Exercise objective: Count the lines in the records below that contain the string "than", and give only that number.

(Chart analysis data)

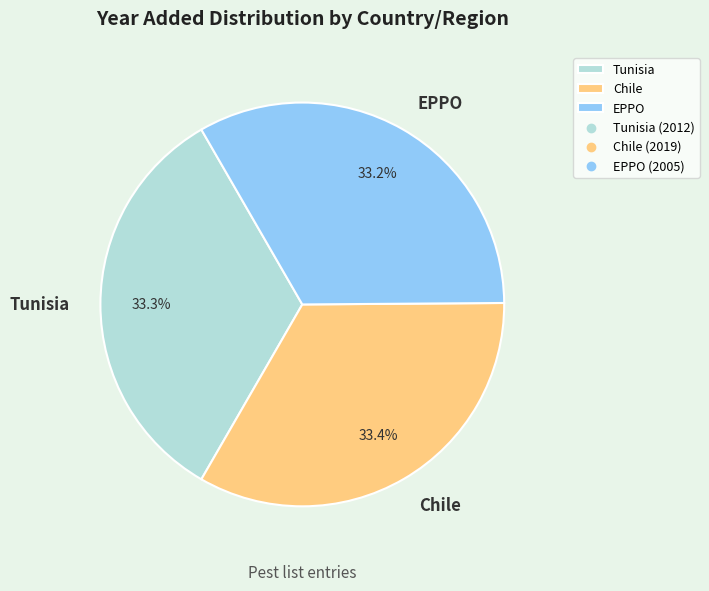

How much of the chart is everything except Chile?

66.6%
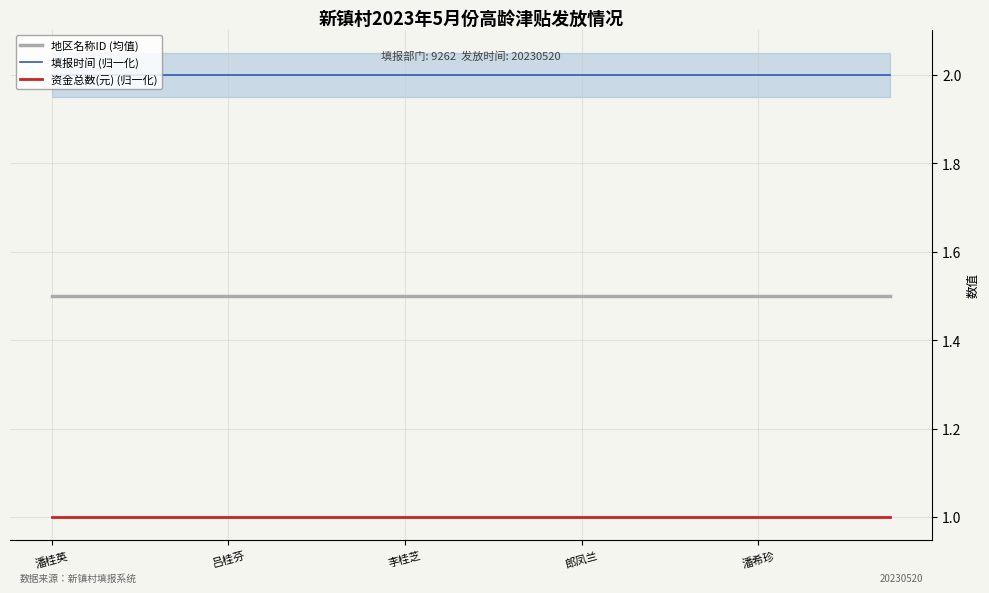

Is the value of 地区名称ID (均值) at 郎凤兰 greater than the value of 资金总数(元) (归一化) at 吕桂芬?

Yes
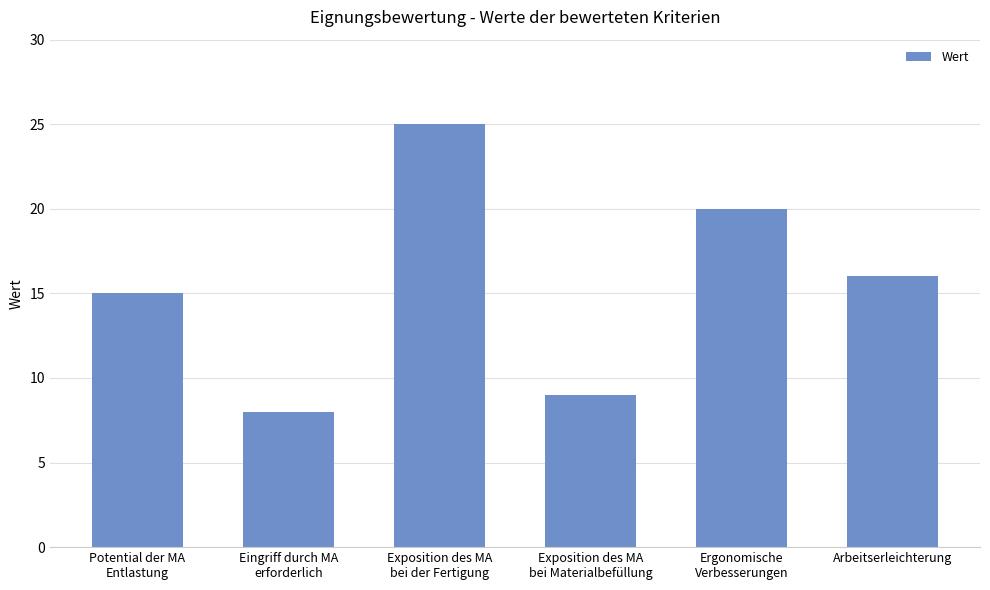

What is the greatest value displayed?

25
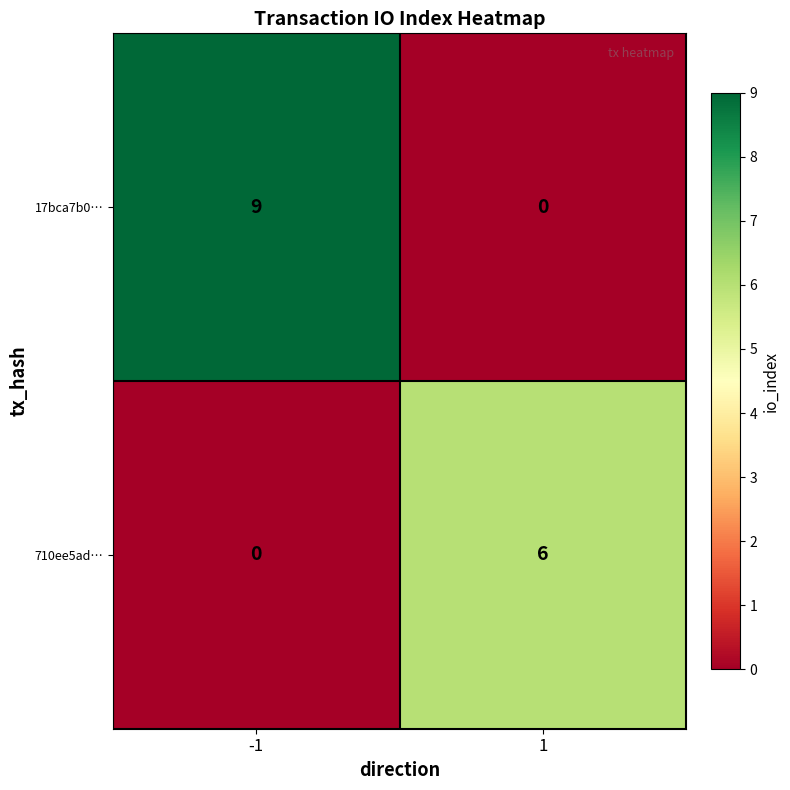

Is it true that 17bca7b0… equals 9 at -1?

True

==

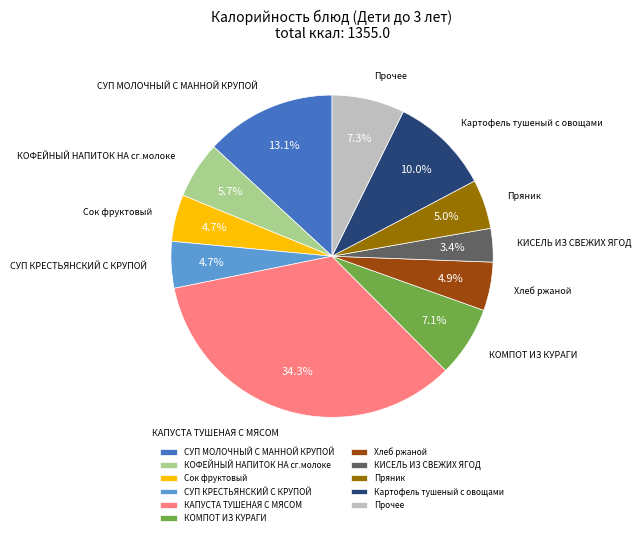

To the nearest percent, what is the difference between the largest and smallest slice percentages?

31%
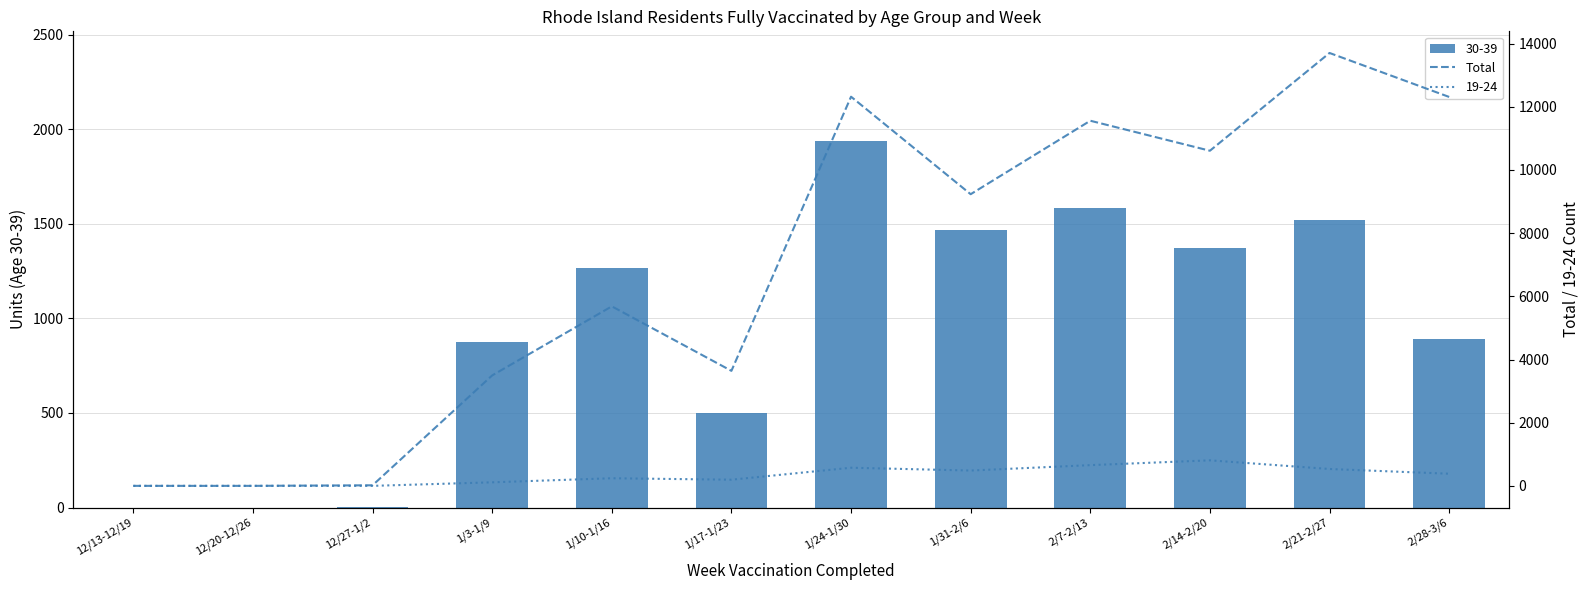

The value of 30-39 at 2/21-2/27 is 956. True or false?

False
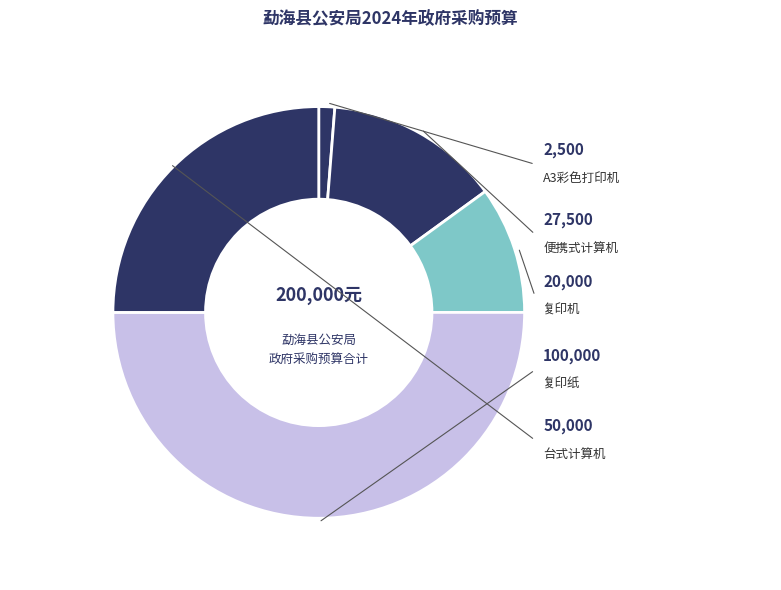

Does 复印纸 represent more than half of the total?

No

Task response: 2